Beamforming missing from MIMO capable MikroTik offering ???
No wonder MikroTik Wireless under-perform ?
So its either Beamforming or Spatial Multiplexing … normally part of the wireless driver packaging … and yes it can be disabled or enabled. Very few MIMO clients support Spatial Multiplexing because its expensive to implement BUT Beamforming is very widely supported because its CHEAP … so I am shocked by your comment that there is no Beamforming in Mikrotiks Wifi … SHOCKED.
Must be because Beamforming requires much greater Antenna discipline … nope you cannot interchange Antennas that have been MIMO tuned … so that kills the antenna business.
The hardware is good, the problem is that Mikrotik develops its own WiFi driver which doesn’t include all the necessary features to benefit from QCA Wave2 WiFi chipsets.
OP was asking specifically about 60G devices, where beamforming IS available (at least on some devices like wAP 60G).

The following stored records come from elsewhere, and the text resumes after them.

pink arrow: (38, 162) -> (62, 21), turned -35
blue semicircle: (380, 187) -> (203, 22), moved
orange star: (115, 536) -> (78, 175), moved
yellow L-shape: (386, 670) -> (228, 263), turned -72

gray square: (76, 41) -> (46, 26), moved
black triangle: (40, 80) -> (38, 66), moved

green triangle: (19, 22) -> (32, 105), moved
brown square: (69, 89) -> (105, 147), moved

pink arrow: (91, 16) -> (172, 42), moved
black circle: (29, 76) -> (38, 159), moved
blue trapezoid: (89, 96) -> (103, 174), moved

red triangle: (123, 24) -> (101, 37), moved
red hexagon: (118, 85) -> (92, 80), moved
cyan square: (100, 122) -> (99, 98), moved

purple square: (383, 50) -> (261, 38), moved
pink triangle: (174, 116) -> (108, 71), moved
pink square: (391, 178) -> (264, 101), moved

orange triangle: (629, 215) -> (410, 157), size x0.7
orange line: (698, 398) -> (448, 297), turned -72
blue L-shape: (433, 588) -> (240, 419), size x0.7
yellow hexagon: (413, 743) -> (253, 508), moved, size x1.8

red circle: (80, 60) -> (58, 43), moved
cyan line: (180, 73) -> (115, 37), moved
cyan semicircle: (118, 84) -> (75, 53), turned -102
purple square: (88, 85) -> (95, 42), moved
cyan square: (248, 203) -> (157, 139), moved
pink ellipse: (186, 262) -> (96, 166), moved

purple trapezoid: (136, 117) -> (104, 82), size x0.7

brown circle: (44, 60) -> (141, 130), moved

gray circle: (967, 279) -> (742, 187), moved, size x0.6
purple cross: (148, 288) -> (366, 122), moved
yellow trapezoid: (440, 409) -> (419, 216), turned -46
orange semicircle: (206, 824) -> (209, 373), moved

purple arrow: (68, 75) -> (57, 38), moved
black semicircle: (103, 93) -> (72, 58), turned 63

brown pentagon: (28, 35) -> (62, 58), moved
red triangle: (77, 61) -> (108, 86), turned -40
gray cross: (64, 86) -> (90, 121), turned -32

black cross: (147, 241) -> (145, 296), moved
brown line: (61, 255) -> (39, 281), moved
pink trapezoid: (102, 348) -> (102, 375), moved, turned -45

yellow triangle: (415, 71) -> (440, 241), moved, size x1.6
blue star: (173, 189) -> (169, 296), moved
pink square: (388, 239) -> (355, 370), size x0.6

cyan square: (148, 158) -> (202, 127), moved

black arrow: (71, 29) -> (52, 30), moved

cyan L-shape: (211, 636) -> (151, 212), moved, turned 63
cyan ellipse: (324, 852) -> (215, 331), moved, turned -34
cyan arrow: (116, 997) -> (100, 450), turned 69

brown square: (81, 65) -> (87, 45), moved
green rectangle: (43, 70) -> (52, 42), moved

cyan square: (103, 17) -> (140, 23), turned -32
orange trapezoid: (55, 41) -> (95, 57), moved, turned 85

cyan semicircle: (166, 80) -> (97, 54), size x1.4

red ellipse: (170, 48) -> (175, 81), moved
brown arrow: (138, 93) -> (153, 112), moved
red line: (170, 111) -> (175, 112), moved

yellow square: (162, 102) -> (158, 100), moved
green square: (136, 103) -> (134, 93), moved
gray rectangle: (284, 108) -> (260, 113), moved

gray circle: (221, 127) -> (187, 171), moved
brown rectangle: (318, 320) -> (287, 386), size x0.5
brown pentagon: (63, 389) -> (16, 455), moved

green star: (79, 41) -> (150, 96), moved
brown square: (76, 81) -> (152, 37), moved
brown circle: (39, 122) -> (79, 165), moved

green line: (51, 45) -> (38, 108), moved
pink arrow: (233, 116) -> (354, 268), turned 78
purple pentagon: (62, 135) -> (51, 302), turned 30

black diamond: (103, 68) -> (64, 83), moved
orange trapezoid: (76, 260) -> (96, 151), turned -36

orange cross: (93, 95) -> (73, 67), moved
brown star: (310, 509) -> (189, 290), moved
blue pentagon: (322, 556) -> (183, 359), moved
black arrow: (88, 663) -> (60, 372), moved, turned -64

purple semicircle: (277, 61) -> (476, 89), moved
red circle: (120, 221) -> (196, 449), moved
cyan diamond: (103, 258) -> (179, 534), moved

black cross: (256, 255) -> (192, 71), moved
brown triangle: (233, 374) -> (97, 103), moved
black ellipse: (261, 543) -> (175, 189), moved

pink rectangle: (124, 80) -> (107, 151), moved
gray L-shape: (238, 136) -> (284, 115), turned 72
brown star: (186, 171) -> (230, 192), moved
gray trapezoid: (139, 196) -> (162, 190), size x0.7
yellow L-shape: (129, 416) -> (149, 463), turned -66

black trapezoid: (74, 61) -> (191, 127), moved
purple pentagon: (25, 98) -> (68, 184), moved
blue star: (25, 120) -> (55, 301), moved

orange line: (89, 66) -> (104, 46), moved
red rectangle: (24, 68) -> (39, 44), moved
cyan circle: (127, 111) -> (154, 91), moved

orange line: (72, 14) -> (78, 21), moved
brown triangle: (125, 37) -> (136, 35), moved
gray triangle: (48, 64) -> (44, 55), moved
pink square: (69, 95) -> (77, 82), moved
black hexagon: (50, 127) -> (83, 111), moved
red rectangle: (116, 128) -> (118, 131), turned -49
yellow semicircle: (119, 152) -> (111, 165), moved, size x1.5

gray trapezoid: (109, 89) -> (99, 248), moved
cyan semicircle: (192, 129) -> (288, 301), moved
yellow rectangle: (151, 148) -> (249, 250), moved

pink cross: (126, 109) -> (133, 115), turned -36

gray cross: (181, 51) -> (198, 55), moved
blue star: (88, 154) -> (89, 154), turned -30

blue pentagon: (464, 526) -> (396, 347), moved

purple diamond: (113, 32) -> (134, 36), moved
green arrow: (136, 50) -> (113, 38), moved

On a broader term, MIMO neither implies nor requires beamforming. Only MU-MIMO does. And none of the Mikrotik devices currently support MU-MIMO, that is a well-known fact.
@andriys
Beamforming began to appear in routers back in 2008, with the advent of the 802.11n Wi-Fi standard. 802.11n was the first version of Wi-Fi to support multiple-input multiple-output, or MIMO, technology, which beamforming needs in order to send out multiple overlapping signals.
Nope. Spatial multiplexing is NOT beamforming. It is possible to do both (and for MU-MIMO AP is required to do both), but back in 802.11n era only a few vendors actually did that, and those APs were pretty costly. I know Ruckus offered APs with beamforming in those years, but I always assumed they used a custom phase-arrays for that, not just a standard single antenna per chain, as in standard MU-MIMO these years.
Right, I’ve read it again. Please find my comments on it below.
Well… Yes, spatial multiplexing is the technology that MIMO is based on, and that must be implemented/supported by all 802.11n and newer APs and clients with two or more chains. It IS supported by almost all currently available Mikrotik WiFi devices (except single chain devices like Groove, obviously). Beamforming is a requirement for MU-MIMO. Beamforming is NOT generally supported on devices without support for MU-MIMO, with some exceptions.
Wrong. All 802.11n and newer devices (both APs and clients) with two or more chains must support spatial multiplexing. That’s basically how MIMO works.
Wrong. Only a few vendors support beamforming in their 802.11n and 802.11ac wave1 devices, and those devices are usually pretty expensive.
There are various “beamformings” in Wifi. legacy, implicit, explicit. The only one that really counts is the one
coming with Wave 2 / 11ac as it really gives couple of dB improvements (and continues into Wifi6 with further improvements and OFDMA etc).
In this case both devices (AP and clients) do need to support this feature to make it work (and it does work, when available )
The older technics (for legacy clients) are pretty much useless.